If parathyroid adenoma is not cystic, there is a significant correlation among PTH, calcium level, and parathyroid gland size.5 In case report #3, we checked PTH with dilution due to suspected hook effect and identified this interference by performing serial dilutions (1:10 and 1:20). Although the PTH kit insert states that dilution is unnecessary due to the wide measurement range, this statement seems to only apply to the range per se and not to potential interference issues. In case report #4, due to the nature of the antigen–antibody interaction, it was determined that a 2-h incubation period revealed the presence of heterophilic antibodies in the patient, while a 1-h incubation period did not. Therefore, in patients with suspected heterophilic antibody interference, evaluating the interference after a 2-h incubation period with heterophilic blocking tube will be more accurate.

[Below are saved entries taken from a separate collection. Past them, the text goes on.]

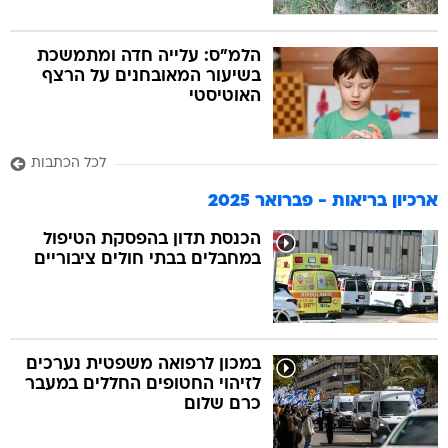
הלמ"ס: עלייה חדה ומתמשכת
בשיעור המאובחנים על הרצף
האוטיסטי
לכל הכתבות
ארכיון בריאות - פברואר 2025
הכנסת תדון בהפסקת הטיפול
במחבלים בבתי חולים ציבוריים
במכון לרפואה משפטית נערכים
לזיהוי החטופים החללים במעבר
כרם שלום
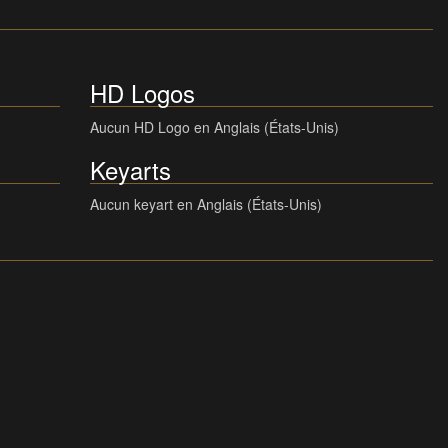
HD Logos
Aucun HD Logo en Anglais (États-Unis)
Keyarts
Aucun keyart en Anglais (États-Unis)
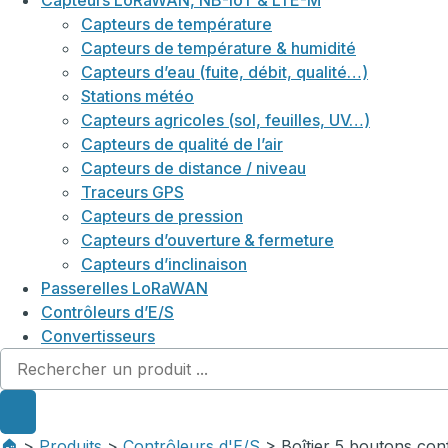
Capteurs LoRaWAN, NB-IoT & LTE-M
Capteurs de température
Capteurs de température & humidité
Capteurs d’eau (fuite, débit, qualité…)
Stations météo
Capteurs agricoles (sol, feuilles, UV…)
Capteurs de qualité de l’air
Capteurs de distance / niveau
Traceurs GPS
Capteurs de pression
Capteurs d’ouverture & fermeture
Capteurs d’inclinaison
Passerelles LoRaWAN
Contrôleurs d’E/S
Convertisseurs
🏠︎
>
Produits
>
Contrôleurs d'E/S
> Boîtier 5 boutons co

In conclusion, due to the lack of a single definitive test for interference, accessible initial steps include precipitation with PEG and/or serial dilution of the sample. It is believed that dilution in free thyroxine measurements disrupts the equilibrium between free and bound forms, which is why it is not recommended in FT4 measurements. Antibodies formed against the components of the reagent, unlike interferences that lead to increased free T4 levels, can lead to decreased FT4 values. Serial dilution can provide a clue for the presence of this type of interference.